(Records from a collection)
>>>

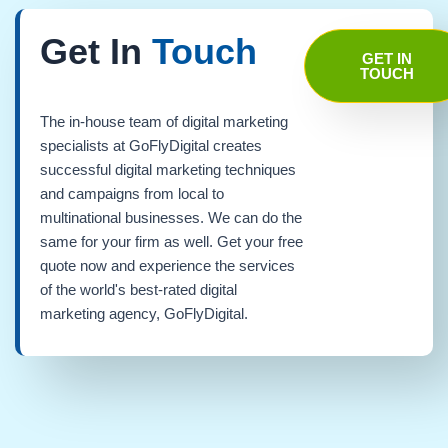
Get In
Touch
GET IN
TOUCH
The in-house team of digital marketing
specialists at GoFlyDigital creates
successful digital marketing techniques
and campaigns from local to
multinational businesses. We can do the
same for your firm as well. Get your free
quote now and experience the services
of the world's best-rated digital
marketing agency, GoFlyDigital.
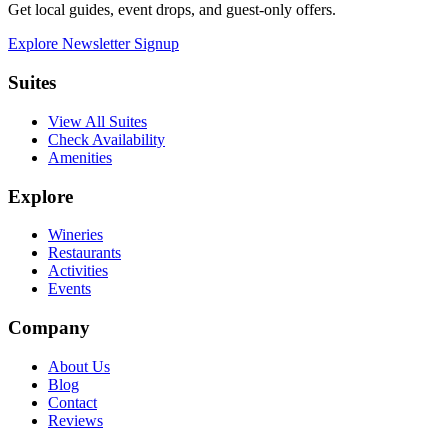
Get local guides, event drops, and guest-only offers.
Explore Newsletter Signup
Suites
View All Suites
Check Availability
Amenities
Explore
Wineries
Restaurants
Activities
Events
Company
About Us
Blog
Contact
Reviews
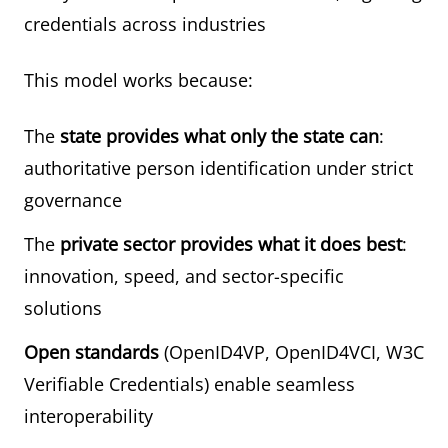
credentials across industries
This model works because:
The
state provides what only the state can
:
authoritative person identification under strict
governance
The
private sector provides what it does best
:
innovation, speed, and sector-specific
solutions
Open standards
(OpenID4VP, OpenID4VCI, W3C
Verifiable Credentials) enable seamless
interoperability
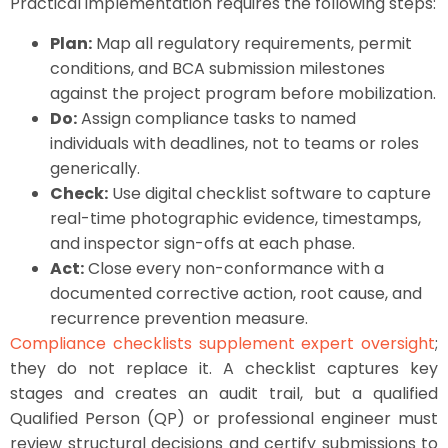
Practical implementation requires the following steps:
Plan:
Map all regulatory requirements, permit
conditions, and BCA submission milestones
against the project program before mobilization.
Do:
Assign compliance tasks to named
individuals with deadlines, not to teams or roles
generically.
Check:
Use digital checklist software to capture
real-time photographic evidence, timestamps,
and inspector sign-offs at each phase.
Act:
Close every non-conformance with a
documented corrective action, root cause, and
recurrence prevention measure.
Compliance checklists supplement expert oversight
;
they do not replace it. A checklist captures key
stages and creates an audit trail, but a qualified
Qualified Person (QP) or professional engineer must
review structural decisions and certify submissions to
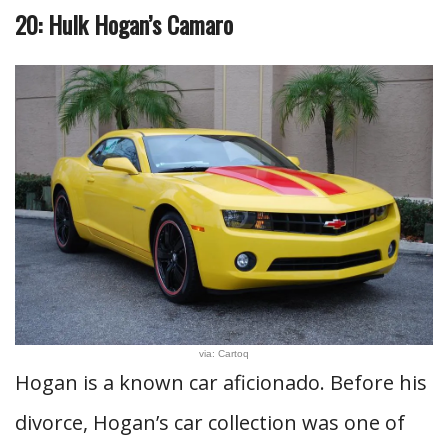
20: Hulk Hogan’s Camaro
via: Cartoq
Hogan is a known car aficionado. Before his
divorce, Hogan’s car collection was one of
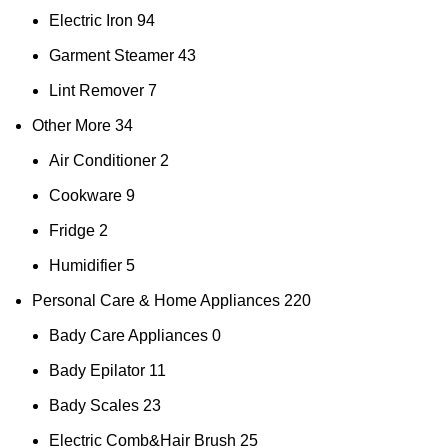
Electric Iron
94
Garment Steamer
43
Lint Remover
7
Other More
34
Air Conditioner
2
Cookware
9
Fridge
2
Humidifier
5
Personal Care & Home Appliances
220
Bady Care Appliances
0
Bady Epilator
11
Bady Scales
23
Electric Comb&Hair Brush
25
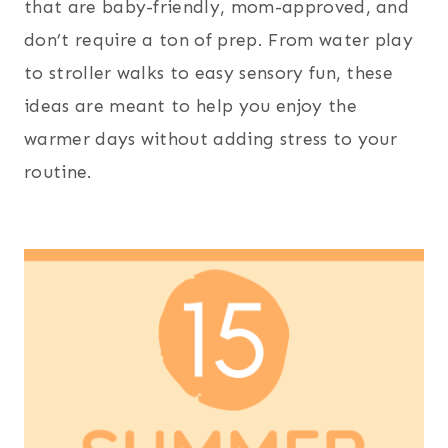
that are baby-friendly, mom-approved, and
don’t require a ton of prep. From water play
to stroller walks to easy sensory fun, these
ideas are meant to help you enjoy the
warmer days without adding stress to your
routine.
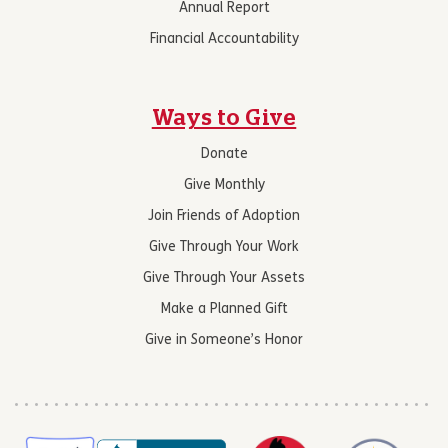
Annual Report
Financial Accountability
Ways to Give
Donate
Give Monthly
Join Friends of Adoption
Give Through Your Work
Give Through Your Assets
Make a Planned Gift
Give in Someone’s Honor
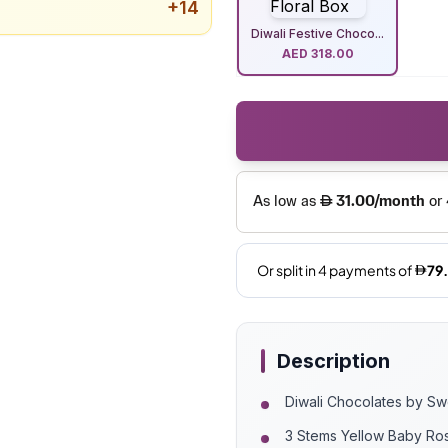
+
14
Diwali Festive Choco...
AED
318.00
Description
Diwali Chocolates by S
3 Stems Yellow Baby Ro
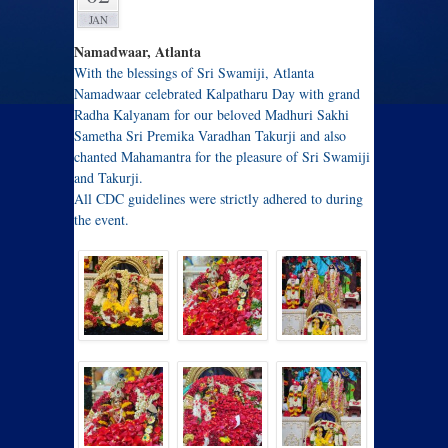
JAN
Namadwaar, Atlanta
With the blessings of Sri Swamiji, Atlanta
Namadwaar celebrated Kalpatharu Day with grand
Radha Kalyanam for our beloved Madhuri Sakhi
Sametha Sri Premika Varadhan Takurji and also
chanted Mahamantra for the pleasure of Sri Swamiji
and Takurji.
All CDC guidelines were strictly adhered to during
the event.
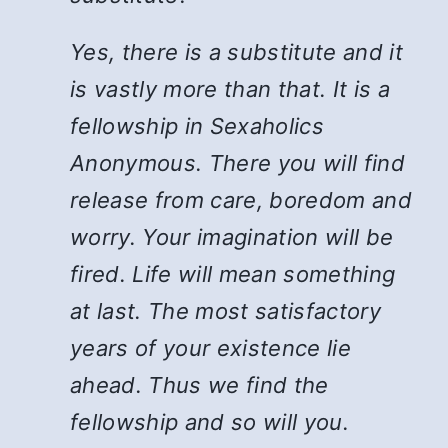
Yes, there is a substitute and it
is vastly more than that. It is a
fellowship in Sexaholics
Anonymous. There you will find
release from care, boredom and
worry. Your imagination will be
fired. Life will mean something
at last. The most satisfactory
years of your existence lie
ahead. Thus we find the
fellowship and so will you.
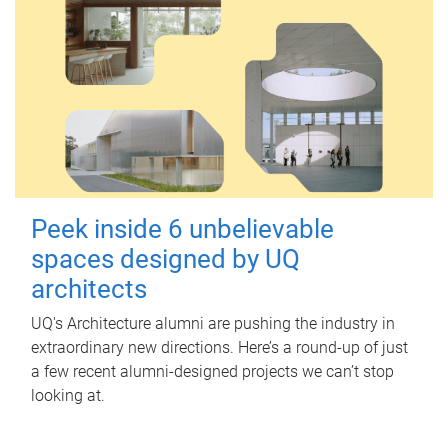
Peek inside 6 unbelievable
spaces designed by UQ
architects
UQ's Architecture alumni are pushing the industry in
extraordinary new directions. Here’s a round-up of just
a few recent alumni-designed projects we can’t stop
looking at.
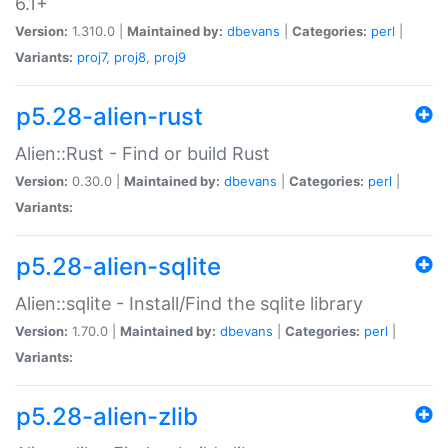
6.1+
Version:
1.310.0 |
Maintained by:
dbevans
|
Categories:
perl
|
Variants:
proj7
,
proj8
,
proj9
p5.28-alien-rust
Alien::Rust - Find or build Rust
Version:
0.30.0 |
Maintained by:
dbevans
|
Categories:
perl
|
Variants:
p5.28-alien-sqlite
Alien::sqlite - Install/Find the sqlite library
Version:
1.70.0 |
Maintained by:
dbevans
|
Categories:
perl
|
Variants:
p5.28-alien-zlib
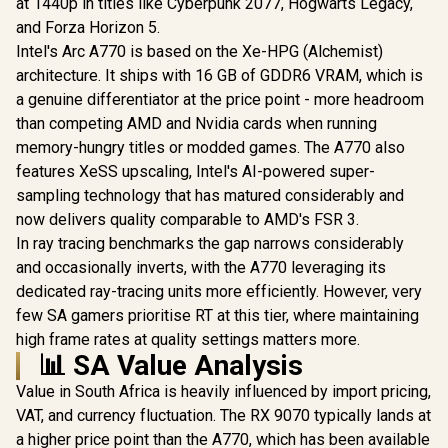
at 1440p in titles like Cyberpunk 2077, Hogwarts Legacy,
and Forza Horizon 5.
Intel's Arc A770 is based on the Xe-HPG (Alchemist)
architecture. It ships with 16 GB of GDDR6 VRAM, which is
a genuine differentiator at the price point - more headroom
than competing AMD and Nvidia cards when running
memory-hungry titles or modded games. The A770 also
features XeSS upscaling, Intel's AI-powered super-
sampling technology that has matured considerably and
now delivers quality comparable to AMD's FSR 3.
In ray tracing benchmarks the gap narrows considerably
and occasionally inverts, with the A770 leveraging its
dedicated ray-tracing units more efficiently. However, very
few SA gamers prioritise RT at this tier, where maintaining
high frame rates at quality settings matters more.
📊 SA Value Analysis
Value in South Africa is heavily influenced by import pricing,
VAT, and currency fluctuation. The RX 9070 typically lands at
a higher price point than the A770, which has been available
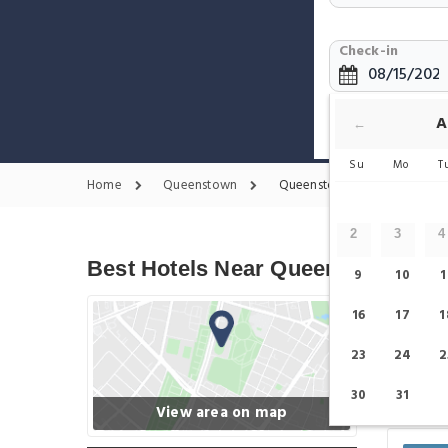
Check-in
Show only 
A
←
Su
Mo
T
Home
Queenstown
Queenstown Hotels
2
3
4
Best Hotels Near Queenstown
9
10
1
16
17
1
23
24
2
30
31
View area on map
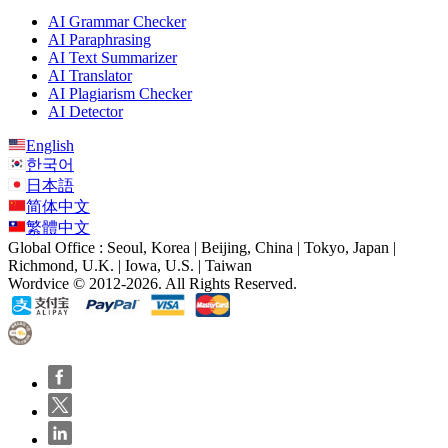
AI Grammar Checker
AI Paraphrasing
AI Text Summarizer
AI Translator
AI Plagiarism Checker
AI Detector
English
한국어
日本語
简体中文
繁體中文
Global Office : Seoul, Korea | Beijing, China | Tokyo, Japan |
Richmond, U.K. | Iowa, U.S. | Taiwan
Wordvice © 2012-2026. All Rights Reserved.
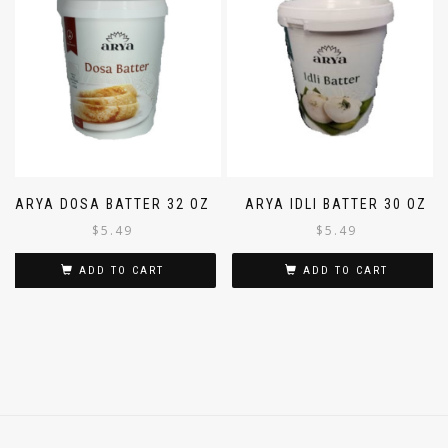
ARYA DOSA BATTER 32 OZ
ARYA IDLI BATTER 30 OZ
$
5.49
$
5.49
ADD TO CART
ADD TO CART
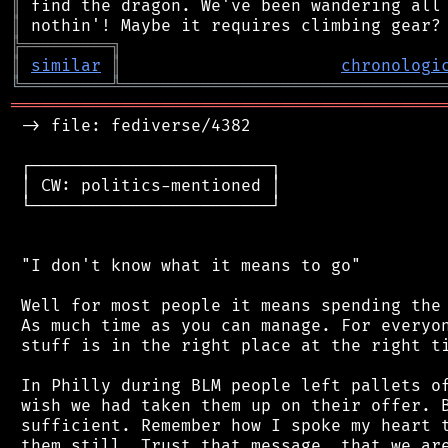
║
║
╠
═
═
═
═
═
═
═
═
═
╗
║
similar
║
chronologi
╚
═════════
╩
════════════════════════════════
═══════════════════════════════════════════
 -> file: fediverse/4382

 ┌────────────────────────┐

 │ CW: politics-mentioned │

 └────────────────────────┘

 "I don't know what it means to go"

 Well for most people it means spending the 
 As much time as you can manage. For everyon
 stuff is in the right place at the right ti
 In Philly during BLM people left pallets of
 wish we had taken them up on their offer. B
 sufficient. Remember how I spoke my heart t
 them still. Trust that message, that we are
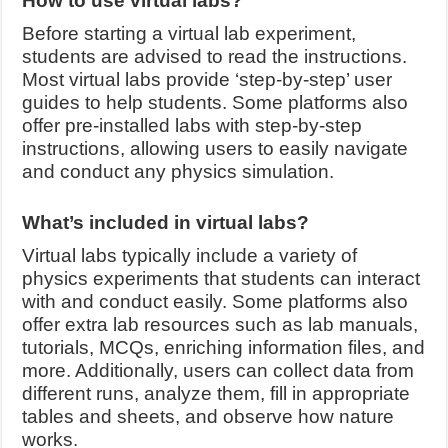
How to use virtual labs?
Before starting a virtual lab experiment,
students are advised to read the instructions.
Most virtual labs provide ‘step-by-step’ user
guides to help students. Some platforms also
offer pre-installed labs with step-by-step
instructions, allowing users to easily navigate
and conduct any physics simulation.
What’s included in virtual labs?
Virtual labs typically include a variety of
physics experiments that students can interact
with and conduct easily. Some platforms also
offer extra lab resources such as lab manuals,
tutorials, MCQs, enriching information files, and
more. Additionally, users can collect data from
different runs, analyze them, fill in appropriate
tables and sheets, and observe how nature
works.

<<<

GOAL OF THE EXERCISE.
Extract every line from the one containing "offer pre-installed labs with step-by-step" through the last line of the data, inclusive, exactly as written.

WRITTEN SOLUTION.
offer pre-installed labs with step-by-step
instructions, allowing users to easily navigate
and conduct any physics simulation.
What’s included in virtual labs?
Virtual labs typically include a variety of
physics experiments that students can interact
with and conduct easily. Some platforms also
offer extra lab resources such as lab manuals,
tutorials, MCQs, enriching information files, and
more. Additionally, users can collect data from
different runs, analyze them, fill in appropriate
tables and sheets, and observe how nature
works.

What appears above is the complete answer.